Similarly, the partial correlation coefficient table for the pair is

[ Remaining Standard Deviation ]

It is called the residual standard deviation, and its meaning is similar to the residual standard deviation s in the linear regression analysis .

[ Standard regression coefficient and partial regression sum of squares ]   When the relationship between the two factors x 1 and x 2 is not close, the following method can be used to determine which factor is the main one.

1 °

It is called the standard regression coefficient, where b 1 , b 2 are regression coefficients, l 11 , l 22 are shown in ( 2 ) , and l 00 is shown in ( 4 ) . If , it indicates that among the two factors affecting the variable, x 1 is the main factor and x 2 is the secondary factor.

2 °

It is called partial regression sum of squares, where b 1 , b 2 are regression coefficients, and l 11 , l 12 , and l 22 are shown in (2) . If p 1 >p 2 , it means that x 1 is the main factor, and x 2 is the secondary factor.

[ t -value ]

They are called the t values ​​of x 1 and x 2 , respectively, where s is the residual standard deviation, and p 1 and p 2 are the partial regression sums of squares. The larger the t value, the more important the factor is. According to experience, when t i > 1 , the factor x i has a certain influence on y ; when t i > 2 , the factor x i is regarded as an important factor; when t i < 1 , the factor x i is considered to be an important factor i has little effect on y and can be ignored and does not participate in the regression calculation.

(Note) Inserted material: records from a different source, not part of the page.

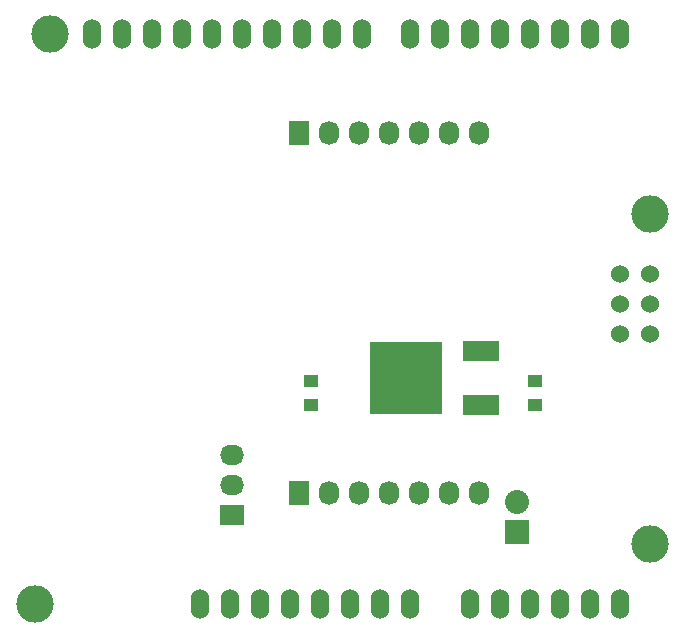
<source format=gbs>
G04 #@! TF.FileFunction,Soldermask,Bot*
%FSLAX46Y46*%
G04 Gerber Fmt 4.6, Leading zero omitted, Abs format (unit mm)*
G04 Created by KiCad (PCBNEW 4.0.1-2.201512121406+6195~38~ubuntu15.10.1-stable) date lun 14 dic 2015 21:42:08 CLT*
%MOMM*%
G01*
G04 APERTURE LIST*
%ADD10C,0.150000*%
%ADD11R,1.250000X1.000000*%
%ADD12O,1.524000X2.540000*%
%ADD13C,3.175000*%
%ADD14C,1.524000*%
%ADD15R,1.727200X2.032000*%
%ADD16O,1.727200X2.032000*%
%ADD17R,2.032000X1.727200*%
%ADD18O,2.032000X1.727200*%
%ADD19R,3.048000X1.651000*%
%ADD20R,6.096000X6.096000*%
%ADD21R,2.032000X2.032000*%
%ADD22O,2.032000X2.032000*%
G04 APERTURE END LIST*
D10*
D11*
X266585700Y-128546100D03*
X266585700Y-126546100D03*
X247662700Y-128546100D03*
X247662700Y-126546100D03*
D12*
X273799300Y-145440400D03*
X271259300Y-145440400D03*
X268719300Y-145440400D03*
X261099300Y-145440400D03*
X263639300Y-145440400D03*
X266179300Y-145440400D03*
X256019300Y-145440400D03*
X253479300Y-145440400D03*
X250939300Y-145440400D03*
X245859300Y-145440400D03*
X243319300Y-145440400D03*
X273799300Y-97180400D03*
X271259300Y-97180400D03*
X268719300Y-97180400D03*
X266179300Y-97180400D03*
X263639300Y-97180400D03*
X261099300Y-97180400D03*
X258559300Y-97180400D03*
X256019300Y-97180400D03*
X251955300Y-97180400D03*
X249415300Y-97180400D03*
X246875300Y-97180400D03*
X244335300Y-97180400D03*
X241795300Y-97180400D03*
X239255300Y-97180400D03*
X236715300Y-97180400D03*
X234175300Y-97180400D03*
X248399300Y-145440400D03*
D13*
X276339300Y-140360400D03*
X276339300Y-112420400D03*
X225539300Y-97180400D03*
X224269300Y-145440400D03*
D12*
X231635300Y-97180400D03*
X229095300Y-97180400D03*
X240779300Y-145440400D03*
X238239300Y-145440400D03*
D14*
X273799300Y-117500400D03*
X276339300Y-117500400D03*
X273799300Y-120040400D03*
X276339300Y-120040400D03*
X273799300Y-122580400D03*
X276339300Y-122580400D03*
D15*
X246618500Y-136055000D03*
D16*
X249158500Y-136055000D03*
X251698500Y-136055000D03*
X254238500Y-136055000D03*
X256778500Y-136055000D03*
X259318500Y-136055000D03*
X261858500Y-136055000D03*
D15*
X246618500Y-105555000D03*
D16*
X249158500Y-105555000D03*
X251698500Y-105555000D03*
X254238500Y-105555000D03*
X256778500Y-105555000D03*
X259318500Y-105555000D03*
X261858500Y-105555000D03*
D17*
X240906300Y-137900000D03*
D18*
X240906300Y-135360000D03*
X240906300Y-132820000D03*
D19*
X261988300Y-123977400D03*
D20*
X255638300Y-126263400D03*
D19*
X261988300Y-128549400D03*
D21*
X265099800Y-139369800D03*
D22*
X265099800Y-136829800D03*
M02*

</source>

[ Binary Linear Regression Calculation Table ]   x k i in the table is the simplified data.

 sequence No x 1 i y i x x 1   2 n x 11   x 12 x 1 n x 21   x 22 x 2 n y 1   y 2 y n Knot fruit

From , according to ( 2 ) and ( 3 ) are calculated respectively , get the regression equation

And continue to calculate the complex correlation coefficient R , the standard regression coefficients B 1 and B 2 , the partial regression square sum p 1 , , p 2 , and the t values ​​t 1 and t 2 , and perform binary regression analysis based on these data.

Regarding the binary nonlinear regression problem, appropriate variable substitution can be done to form a linear relationship between the new variables, and then the regression analysis can be performed.

6. Multiple linear regression

Consider the relationship between the independent variable and the dependent variable y , do n experiments, and the observed value is, let ; , let

set the matrix again

Its inverse matrix is

[ regression equation ]

where is the regression coefficient, which is represented by a vector as

b

in

Constant term

[ Multiple Correlation Coefficient ]

[ Remaining Standard Deviation ]

[ ANOVA table for multiple linear regression ]

 variance source sum of square degrees of freedom mean square Statistics _ confidence limits statistical inference back    return    leftover    Remain m           nm- 1 At that time , the regression was considered significant and the linear correlation was close; At that time , the regression was considered insignificant and the linear correlation was not close. total flat Fang He n- 1

[ Standard regression coefficients and partial regression sum of squares ]

Standard regression coefficients

Partial regression sum of squares

[ t -value ]

The multiple linear regression analysis is similar to the binary case, but the calculation amount is larger and can be done with the help of an electronic computer.